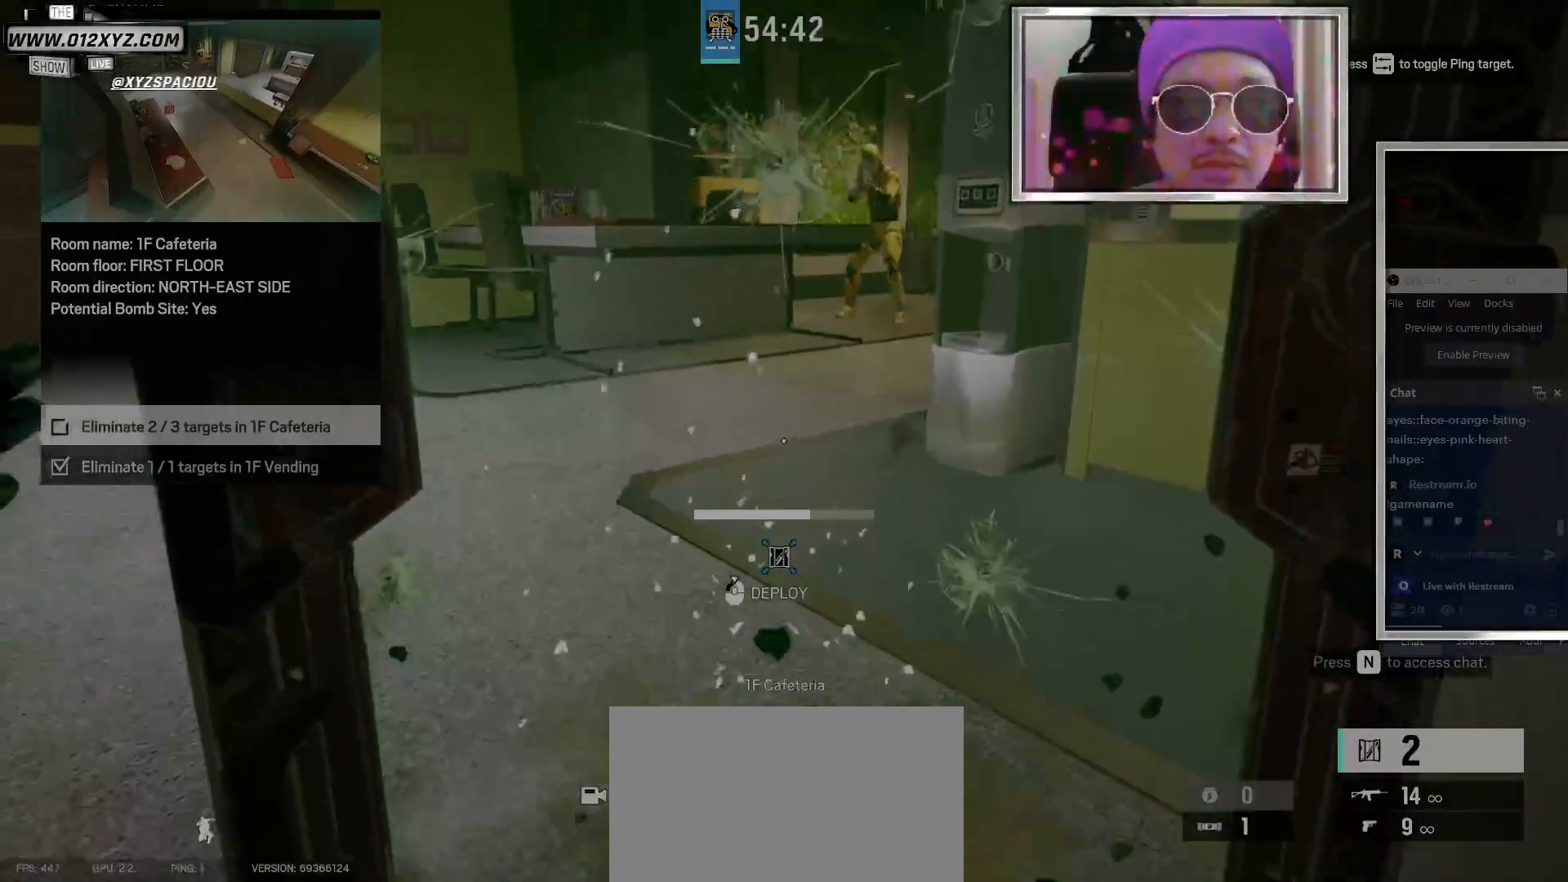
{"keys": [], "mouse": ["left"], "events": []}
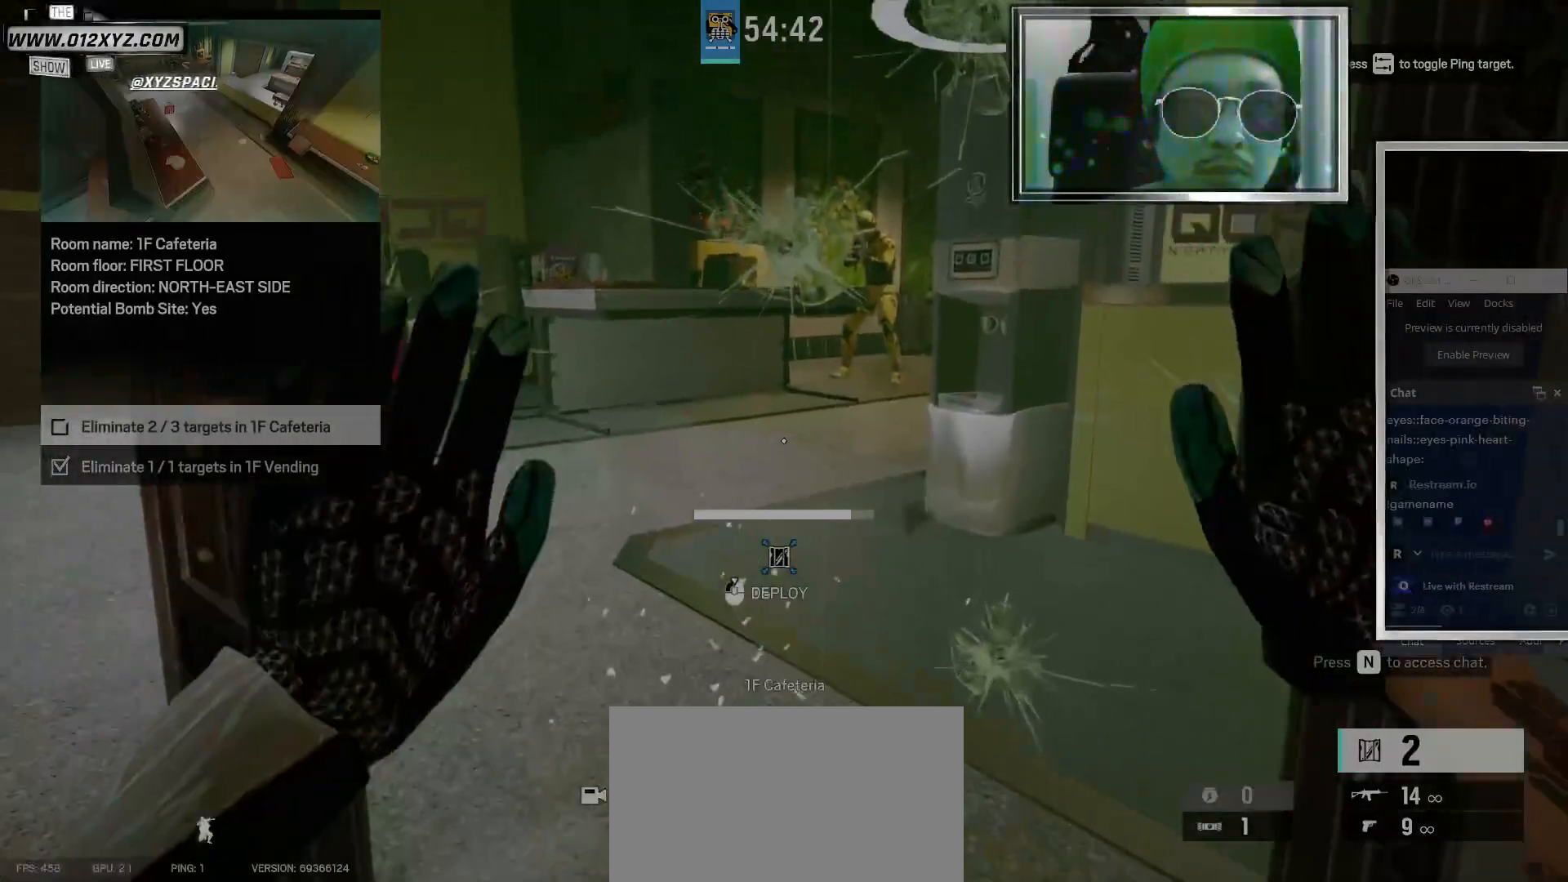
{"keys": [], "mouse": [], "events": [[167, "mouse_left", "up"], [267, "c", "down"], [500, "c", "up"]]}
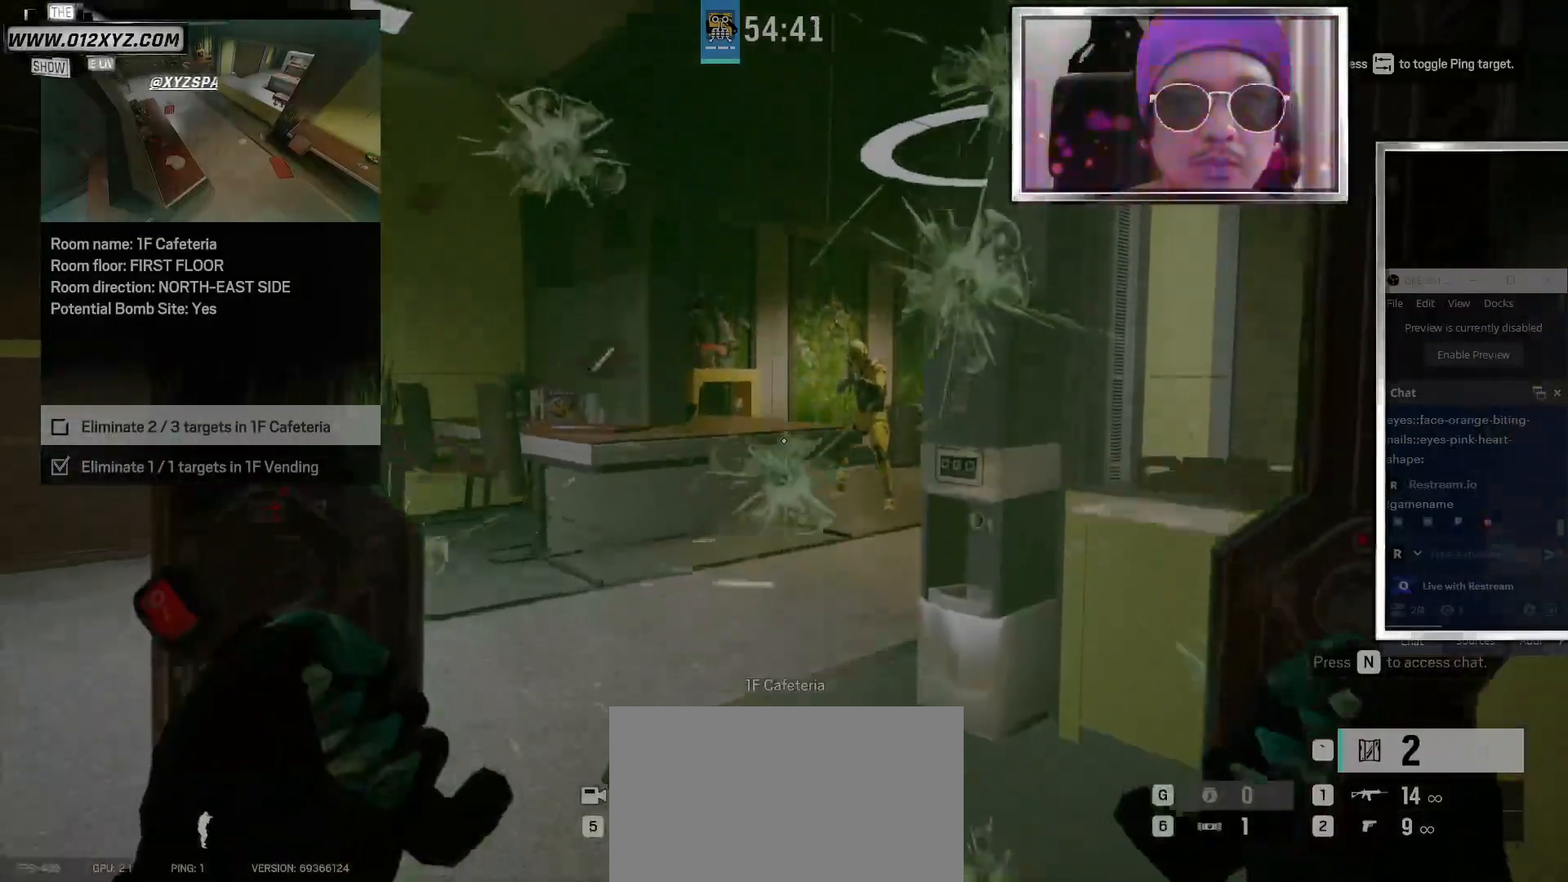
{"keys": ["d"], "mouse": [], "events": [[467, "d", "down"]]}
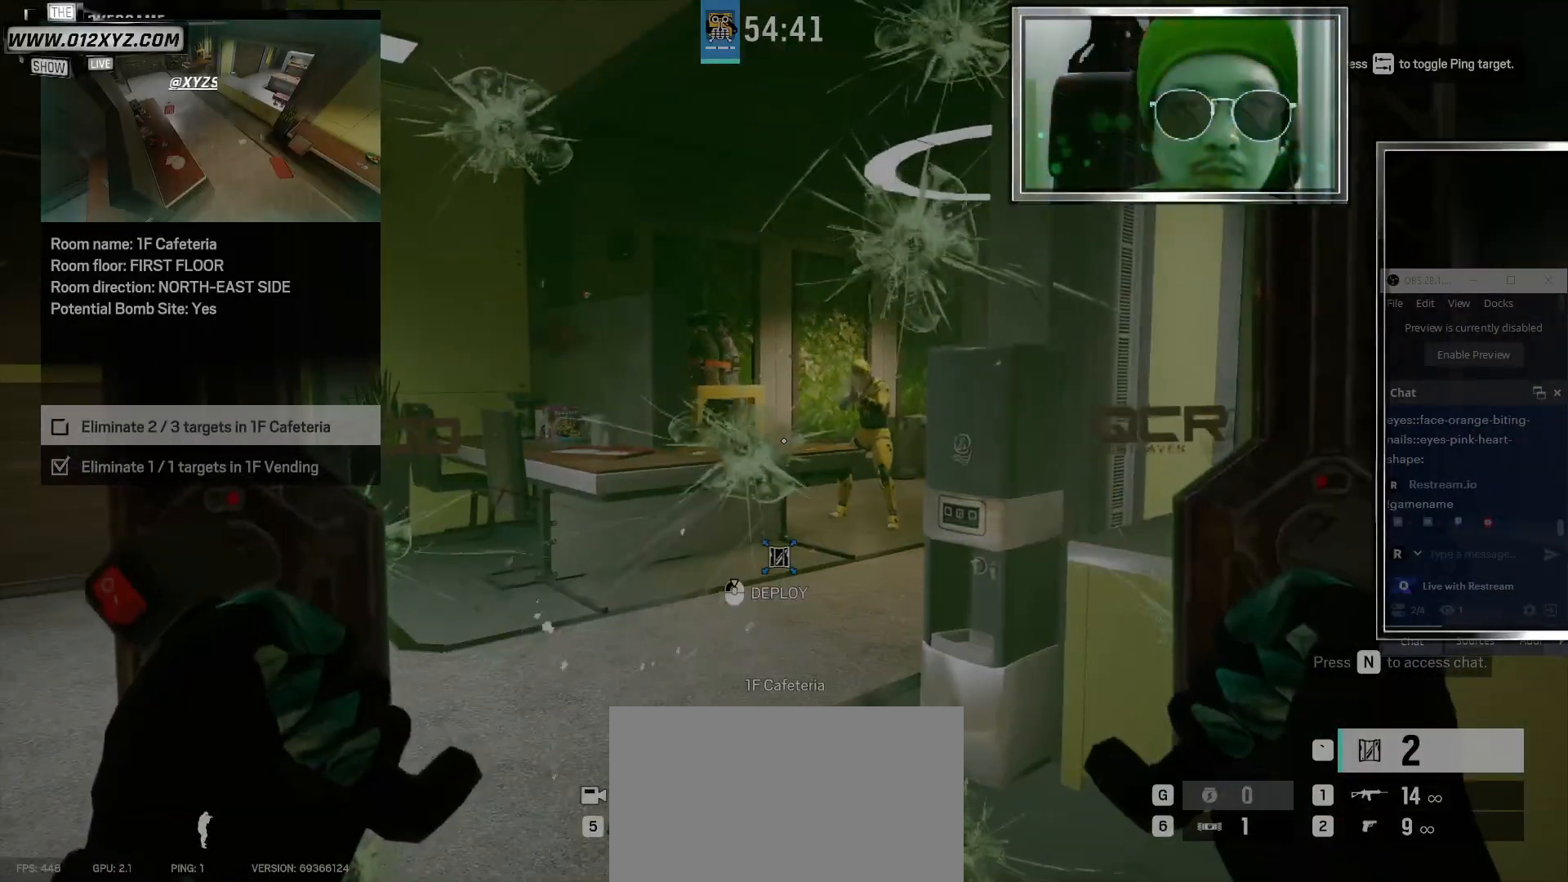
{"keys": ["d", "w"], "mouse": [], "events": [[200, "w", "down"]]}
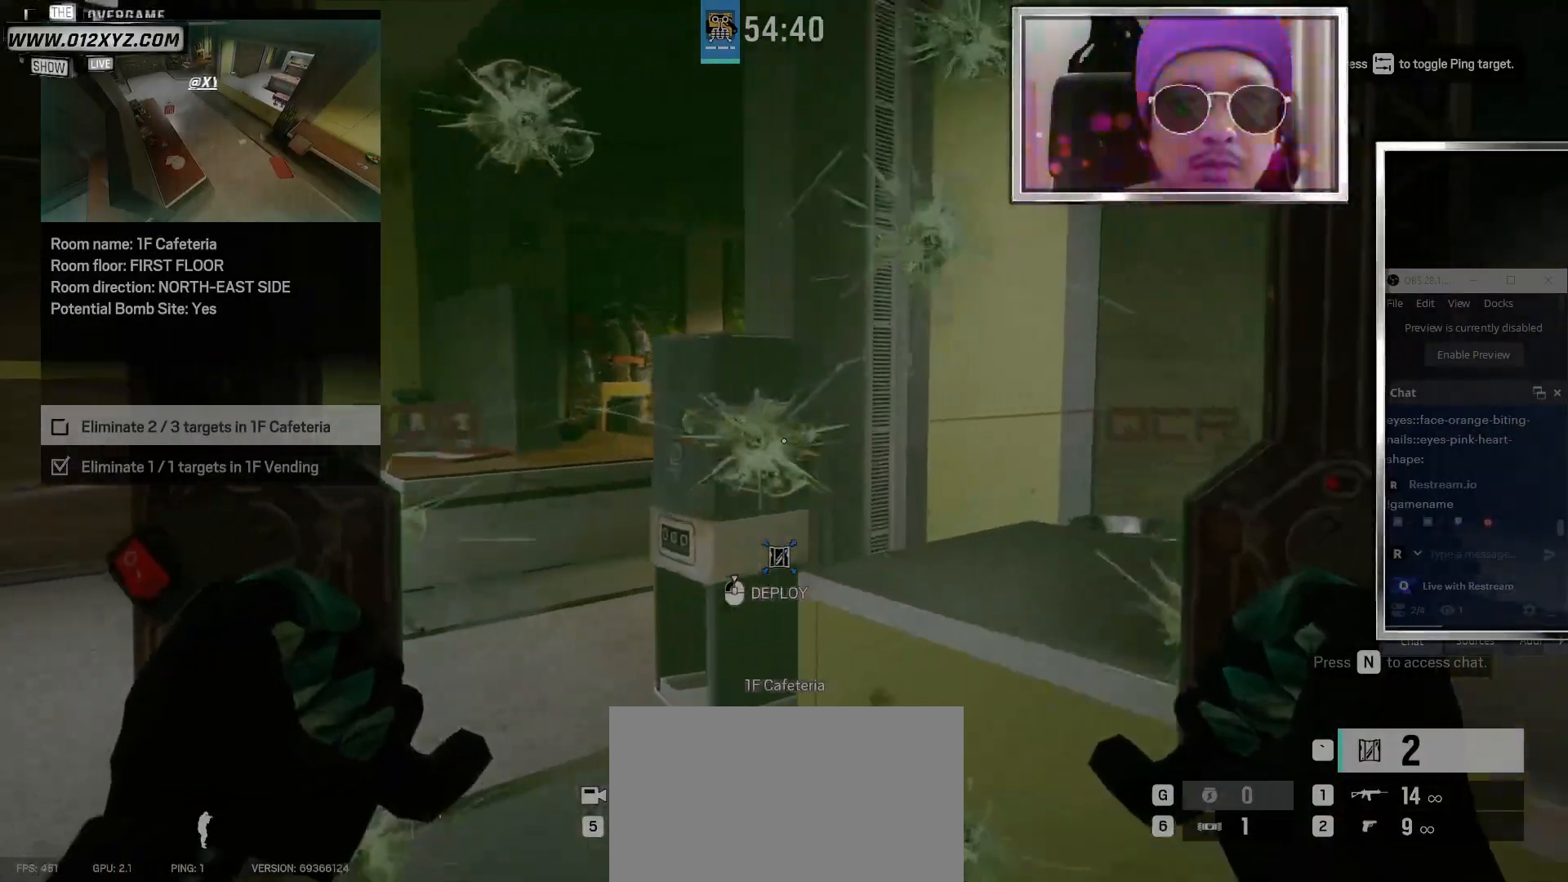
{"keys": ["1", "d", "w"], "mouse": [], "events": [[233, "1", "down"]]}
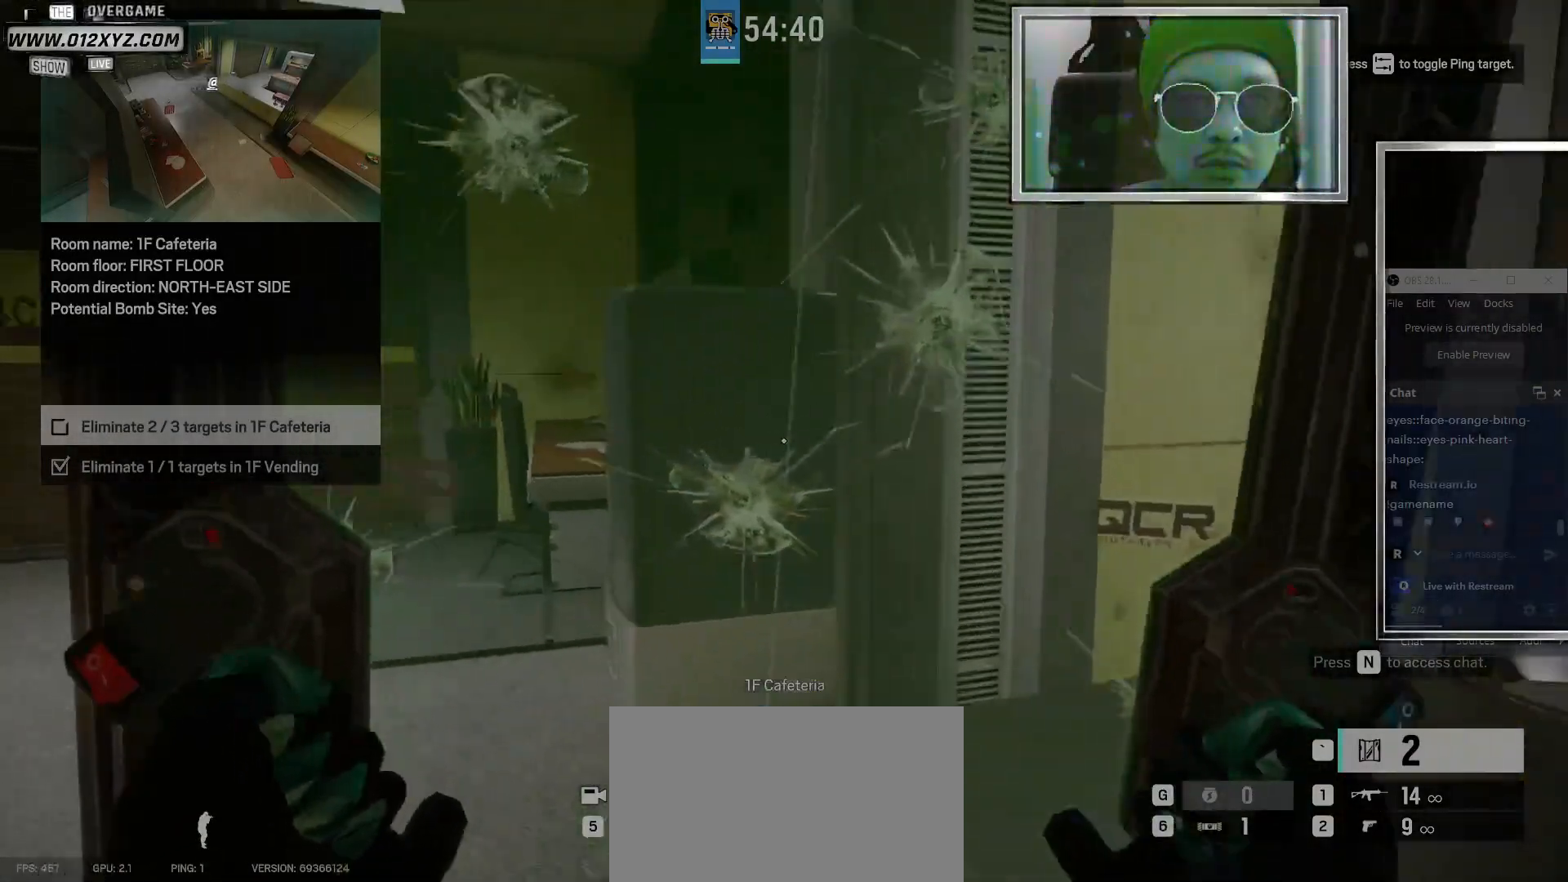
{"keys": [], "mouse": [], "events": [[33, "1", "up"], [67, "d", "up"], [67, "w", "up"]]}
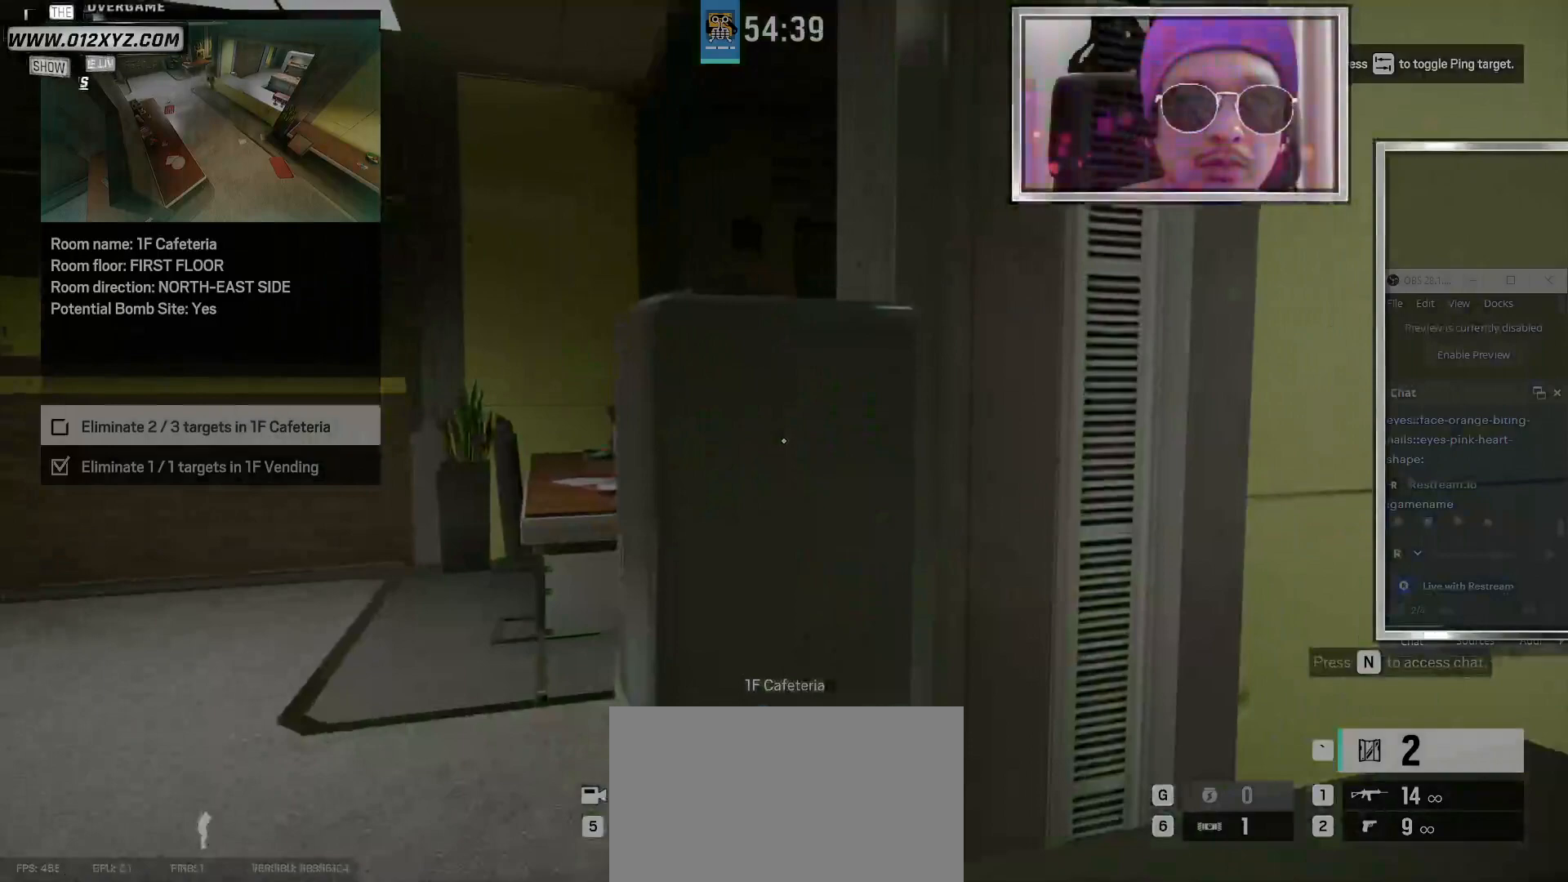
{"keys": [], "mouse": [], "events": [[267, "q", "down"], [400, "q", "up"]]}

══════════

WHAT IS NEEDED:
Count the lines of the entries above that contain the word "down" and give only the number.

OUTPUT OF THE TASK:
5